Millions wasted by government on useless PPE could have paid for free school meals, Labour says

Jon Stone
·2 min read
 (Getty Images)
(Getty Images)

Millions of pounds wasted by the government on useless protective equipment could have covered the cost of extending free school meals over the Christmas and Easter holidays, Labour has said

Anneliese Dodds, the shadow chancellor, said the government "didn't bat an eyelid" over the £150 million cost of the unusable masks, but was now refusing to spend a similar amount of money preventing food poverty during the pandemic.

It comes as Boris Johnson defended his refusal to provide the extra lunches, saying he was "very proud" of the government's approach.
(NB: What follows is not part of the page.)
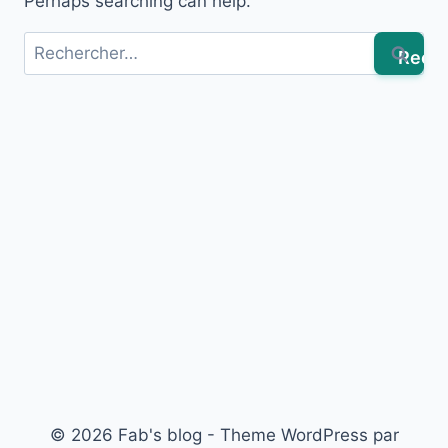
Perhaps searching can help.
Rechercher :
© 2026 Fab's blog - Theme WordPress par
In August it was revealed that the NHS had deemed supplies of 50 million medical masks, procured under a contract with Ayanda Capital in April, unsafe, as they used the wrong kind of straps.

As the row over free school lunches rages on, Labour has estimated that it would cost around £157 to extend the meals every eligible child in the country until the end of the Easter holidays next year.

The party says the misspend illustrates the government's incompetence.

“The Chancellor didn’t bat an eyelid when millions of pounds of public money were wasted on PPE that couldn’t be used," Ms Dodds said.

“Yet when it comes to keeping kids fed this Christmas, he has nothing to offer but humbug.

“This Chancellor has got his priorities wrong. He won’t budge on a circuit breaker that could save lives and livelihoods. He’s waited to the last possible minute to deliver additional economic support for areas under local restrictions. Now he’s letting kids go hungry at Christmas.

“He’s not helping out – he’s standing in the way.”

A petition created by England footballer Marcus Rashford calling on the government to reverse the decision has gained more than 900,000 signatures as of Monday afternoon.

Only children in England who will miss out, because Scotland, Wales, and Northern Ireland have all introduced food voucher schemes.

But the prime minister said a £20 a week increase in Universal Credit was more than enough to prevent food poverty.

"We don't want to see children going hungry this winter, this Christmas, certainly not as a result of any inattention by this government - and you are not going to see that," he said.